In the ever-evolving realm of molecular biology, understanding the intricacies of helical membrane proteins’ folding speed has long been a puzzle. Recent breakthroughs in methodologies have led to a novel approach, unveiling a previously hidden speed limit in this crucial biological process. Join us as we explore the cutting-edge method that promises to reshape our comprehension of helical membrane proteins.
Helical membrane proteins are essential in cellular functions, acting as gatekeepers and transporters across cell membranes. The complexity and precision with which these proteins fold determines their functionality. The quest to determine the speed limit of this folding has been an ongoing challenge. Enter the revolutionary new method for shedding light on this biological mystery.
Membrane proteins play key roles in various cellular functions and are key targets for drug intervention. Approximately 60 percent of the drugs currently on the market target these specific proteins. To develop effective drugs that interact with membrane proteins, it is essential to understand the structure of membrane proteins and the fundamentals of the folding process.
Recognizing this urgent need, Prof. Duyoung Min and his research team at UNIST’s Department of Chemistry embarked on a pioneering study to reveal the folding dynamics of helical membrane proteins. By developing a robust single-molecule tweezers approach using dibenzo cyclo cycloaddition and streptavidin binding, the team succeeded in estimating the folding “speed limit” of these proteins. These findings provide valuable insights into structural states, dynamics, and energy barrier properties and are critical to advancing our understanding of this field.
Single-molecule tweezers, including magnetic tweezers, have emerged as powerful tools for studying nanoscale structural changes of individual membrane proteins under force. However, previous studies were limited by weak molecular chains due to force-induced bond scission, preventing long-term observations of repeat molecular transfer. Overcoming this challenge is critical to obtaining reliable characterizations of structural states and dynamics.

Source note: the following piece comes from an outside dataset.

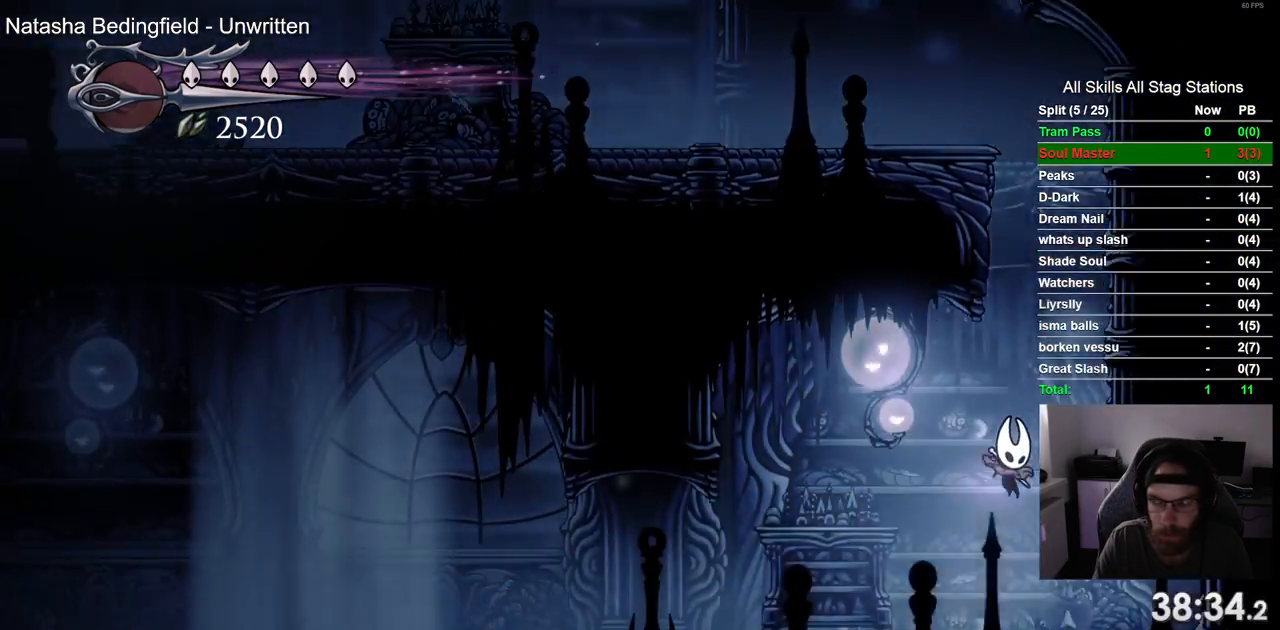
{"buttons": ["DPAD_LEFT"], "left_stick": "center", "right_stick": "center", "events": [[317, "DPAD_LEFT", "down"]]}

In their study, published in the May 2023 issue of the journal eLife, Prof. Min and his research team introduced an innovative single-molecule tweezer approach that exhibited superior stability compared to conventional linkage systems. The lifetime of this new method is more than 100 times longer than that of existing methods, surviving for 12 hours at forces up to 50 pn and allowing approximately 1000 pull cycle experiments.
Using this advanced technique, the research team observed many structural transitions within the engineered single-chain transmembrane dimer under a constant force of 12 pN for 9 hours. These observations provide unprecedented insight into its folding pathway and reveal previously hidden dynamics associated with helical-coil switching.
To accurately characterize the energy barrier heights and folding times during these transitions, the researchers employed a model-independent deconvolution approach combined with Hidden Markov Modeling analysis. Results obtained using the Kramers rate framework revealed a very low-speed limit of 21 ms for helical hairpin formation in lipid bilayers, in contrast to the typical microsecond scale of soluble protein folding. This difference can be attributed to the high viscosity of lipid membranes, which hinders helix-helix interactions.
These findings provide more effective guidance for understanding the kinetics and free energy associated with membrane protein folding, which is a key factor in the development of drugs targeting membrane proteins. Since approximately 60 percent of drugs on the market focus on these proteins, this research opens new avenues to enhance drug research and design.
In conclusion, the discovery of a folding speed limit for helical membrane proteins marks a paradigm shift in molecular biology. This innovative method not only provides a new lens to observe protein folding but also opens doors to transformative applications in drug development and collaborative research. As we delve deeper into the microscopic realm, the horizons of biological understanding continue to expand.